Today's Windsor Photographic Society 'Mono Magicians Photo Walk' will take place around the streets of Windsor, the two railway stations and a short walk along the Thames.
The theme of the walk will be Mono Double Exposures.
My new best friend ChatGPT offers the following advice:
The theme of the walk will be Mono Double Exposures.
My new best friend ChatGPT offers the following advice:
1. Think in Shapes, Not Colours
In monochrome, you lose colour separation, so contrast and outline become your language.
Look for subjects with strong silhouettes (trees, buildings, people in profile) for the base image.
Your overlay image should have fine texture or pattern (clouds, leaves, water ripples) to fill the shapes without cluttering.
2. Reverse the Thinking: Light on Dark
Double exposures work well when light areas in one image replace dark areas in the other.
If your camera allows, use a lighten or additive blend mode for a more ghostly feel, or darken mode for stronger outlines.
In black and white, this contrast is even more dramatic.
3. Shoot for Layer Compatibility
First exposure: A clean, bold subject (person in profile, architectural feature).
Second exposure: Patterns, landscapes, or textures that complement the shapes of the first.
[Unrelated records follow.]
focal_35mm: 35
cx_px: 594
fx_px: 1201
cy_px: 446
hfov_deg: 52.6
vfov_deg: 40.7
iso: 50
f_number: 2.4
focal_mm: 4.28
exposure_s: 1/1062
Avoid too much fine detail in both layers — one should be the “anchor,” the other the “fill.”
4. Play With Perspective
Overlay macro textures (like peeling paint or cracked mud) onto wide landscapes for surreal scale shifts.
Try putting city skylines inside portraits, or tree branches inside animal silhouettes.
5. Embrace Negative Space
Monochrome double exposures can get messy — leaving open sky or simple backgrounds in one frame lets the other image breathe.
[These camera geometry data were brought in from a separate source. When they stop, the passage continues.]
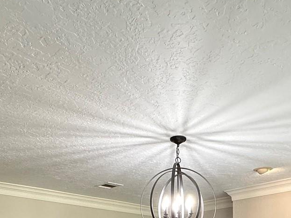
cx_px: 149
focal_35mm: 46
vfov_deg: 26.9
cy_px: 278
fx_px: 387
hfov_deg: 41.2
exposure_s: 1/120
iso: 250
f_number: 2.2
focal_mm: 2.22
A silhouette shot against white sky makes an excellent “canvas” for your second exposure.
6. Control the Tonal Range
When converting to monochrome, use your B&W mix sliders (Lightroom / Photoshop) to adjust contrast between the two exposures.
You can darken skies or lighten foliage before the blend to make the textures separate more cleanly.
7. In-Camera vs Post-Processing
In-camera double exposure forces creative constraint and happy accidents.
Post-processing (Lightroom + Photoshop or ON1 Photo RAW) gives total control over masking, blending, and tonal curves — especially useful for monochrome where fine contrast tuning matters.
8. Add a Narrative
Think about pairing images that tell a story together:
A fisherman silhouette + crashing waves texture.
An old hand + weathered wood grain.
A child’s profile + playground shadows.
9. Use Long Exposures as One Layer
Clouds streaking, water flowing, or lights trailing can become an abstract texture layer.
This works well in monochrome because movement reads as soft tonal gradients.
10. Experiment With Partial Overlaps
You don’t have to cover the whole frame — sometimes just overlaying textures on part of the subject creates more intrigue than flooding the entire image.